Other behind-the-scenes changes included renegotiating with food suppliers, and bringing in better quality meats and chicken. "I would absolutely guarantee we have got the best ribs and chicken of any restaurant now," he said.

On the closure of Townsville, Mr Borg said Hooters "should never have been up there". Mr Borg said Hooters should have set its sights on Cairns "where the holiday people are".

"Don't go to a town that's relying on mining and defence," he said.

"Townsville, let's face it, highest unemployment in Australia. The military base there wasn't supporting any bloody restaurant, possibly because they can eat cheaper in the mess. You talk to any other local business there, they're all doing it tough."


But despite the improved fortunes, Mr Borg said Australia still had the wrong idea about Hooters. "It's certainly more than people think, to be honest," he said.

"The stigma that it's some sort of topless girlie bar is still there. We are so far from it. It's insane, given it's a 30-year-old business with 470 restaurants around the world. We're a family restaurant. A lot of girls come for hen's nights, boys for buck's nights. On the weekends we have to put up balloons for kids parties."

While some figures suggest around 75 per cent of Hooters customers are men, Mr Borg said it was "certainly not that high anymore". "When you look at the demographics, our Penrith store quite often gets more women dining than men," he said.

"We would be close to a 50-50 split now. It's not often you get tables of all men. You'll get tradies coming in for lunch, to be fair, but our figures are indicating virtually a 52-48 split. We're working hard to continue trying to change the mindset of some people."

The stores are sure to remain controversial, however.

Last year, researchers from the University of Tennessee said a survey of waitresses working at breastaurants, including Hooters, showed there was a "psychological toll" associated with the "sexual objectification" of the job.

"Our research suggests that although 'breastaurants' may be good for waitresses' hip pockets, they don't appear to be good for their psychological and work-related health," the researchers wrote.

"Many end up dissatisfied with their jobs. Furthermore, we found a clear inverse relationship: the more their bodies and sexuality were put on display, the less happy they were with their jobs."

Mr Borg disagreed with the study. "There is nothing negative as far as I know about working at Hooters," he said. "No one touches them, there's no sexual innuendo, they get damn well paid. They're in uniform, but a lot of these girls wear less on a beach nowadays.
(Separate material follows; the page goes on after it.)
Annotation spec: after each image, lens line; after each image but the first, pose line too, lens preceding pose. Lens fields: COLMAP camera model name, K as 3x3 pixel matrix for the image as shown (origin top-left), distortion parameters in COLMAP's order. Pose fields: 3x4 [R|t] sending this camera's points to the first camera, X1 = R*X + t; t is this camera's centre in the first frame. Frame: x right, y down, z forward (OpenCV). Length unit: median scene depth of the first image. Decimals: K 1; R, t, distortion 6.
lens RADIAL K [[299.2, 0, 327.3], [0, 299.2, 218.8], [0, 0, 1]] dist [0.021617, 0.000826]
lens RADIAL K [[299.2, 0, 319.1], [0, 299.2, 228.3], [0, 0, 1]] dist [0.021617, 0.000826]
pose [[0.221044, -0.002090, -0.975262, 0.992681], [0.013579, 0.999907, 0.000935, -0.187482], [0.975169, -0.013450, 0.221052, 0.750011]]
"As an 18-year-old going through uni, you try going to work at Hungry Jack's or McDonald's for A$16 an hour, and compare that with A$21 an hour."

Mr Borg said many staff who had left under the previous management came back when he took over.

"There were girls who had well and truly finished their uni and moved onto fulltime jobs, but still come back and do casual shifts as Hooters girls," he said.

"There are even girls who have gone on to become policewomen who would love to come back to do casual shifts but can't. Once a Hooters girl, always a Hooters girl. It's almost like alumni. They make friends for life."

Mr Borg said even his 28-year-old daughter was a Hooters girl. "She now works in IT," he said. "This is now her ninth year and she refuses to put down the tools, so to speak. She says, 'Dad, I want to keep being a Hooters girl.'

"She still works one or two nights for the fun of it."